Pero ¿qué sabemos nosotros en particular o en general de la Trinidad excelsa? ¿Existen acaso
otras muchas trinidades y conocemos algunas por experiencia, de suerte que, aplicando la regla
de la analogía, según un concepto genérico o específico podemos rastrear lo que es aquélla y la
amamos sin conocerla por la semejanza que ofrece con algo ya conocido? Evidentemente no.

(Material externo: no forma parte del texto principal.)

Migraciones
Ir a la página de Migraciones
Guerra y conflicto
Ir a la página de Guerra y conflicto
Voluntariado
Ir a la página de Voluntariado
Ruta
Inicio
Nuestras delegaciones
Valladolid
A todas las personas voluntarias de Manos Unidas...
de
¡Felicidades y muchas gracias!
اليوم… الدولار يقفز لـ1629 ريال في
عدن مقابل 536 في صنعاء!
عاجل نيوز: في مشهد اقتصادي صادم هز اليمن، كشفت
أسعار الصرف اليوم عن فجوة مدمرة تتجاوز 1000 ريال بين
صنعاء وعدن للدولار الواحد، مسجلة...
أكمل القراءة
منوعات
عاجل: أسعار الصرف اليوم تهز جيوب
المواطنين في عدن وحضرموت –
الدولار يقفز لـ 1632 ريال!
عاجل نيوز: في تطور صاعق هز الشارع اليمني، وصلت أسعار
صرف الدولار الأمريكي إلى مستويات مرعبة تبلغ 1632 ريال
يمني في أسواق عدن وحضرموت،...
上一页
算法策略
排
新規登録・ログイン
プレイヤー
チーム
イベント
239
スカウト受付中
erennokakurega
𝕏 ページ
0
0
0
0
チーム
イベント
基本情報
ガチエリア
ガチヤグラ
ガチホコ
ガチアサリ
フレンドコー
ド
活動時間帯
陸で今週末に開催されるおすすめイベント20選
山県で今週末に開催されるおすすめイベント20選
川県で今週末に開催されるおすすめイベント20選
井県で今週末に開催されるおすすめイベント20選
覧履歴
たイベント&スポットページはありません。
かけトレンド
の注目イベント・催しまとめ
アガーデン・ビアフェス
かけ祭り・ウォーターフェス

¿Podremos amar a esta Trinidad invisible, sin parecido en la creación, mediante la fe, como
amarnos por fe la resurrección de nuestro Señor de entre los muertos, aunque no hayamos visto
resucitar a ningún muerto? Pero sabemos lo que es morir y vivir, pues vivimos y de cuando en
vez hemos contemplado algún moribundo y hemos visto algún muerto, y tenemos de ello
experiencia. Y ¿qué es la resurrección, sino una reviviscencia, es decir, un tornar de la muerte a
la vida?

Cuando decimos y creemos que existe la Trinidad, sabemos le que es una trinidad, pues
conocemos el número tres; mas éste no es objeto de nuestro amor, porque cuando nos viere en
gana podemos formar una triada cualquiera, por ejemplo, silenciando otros mil, at jugar a la
morra con tres dedos.

¿O es que amamos, no una trinidad cualquiera, sino la Trinidad, que es Dios? Sí; en la Trinidad
amamos a Dios, pero jamás hemos visto un dios, porque Dios es único10 e invisible, al que sólo
por fe podemos amar. La cuestión estriba en saber de qué analogías y comparaciones nos
servimos cuando creemos en Dios, a quien amamos sin conocerlo.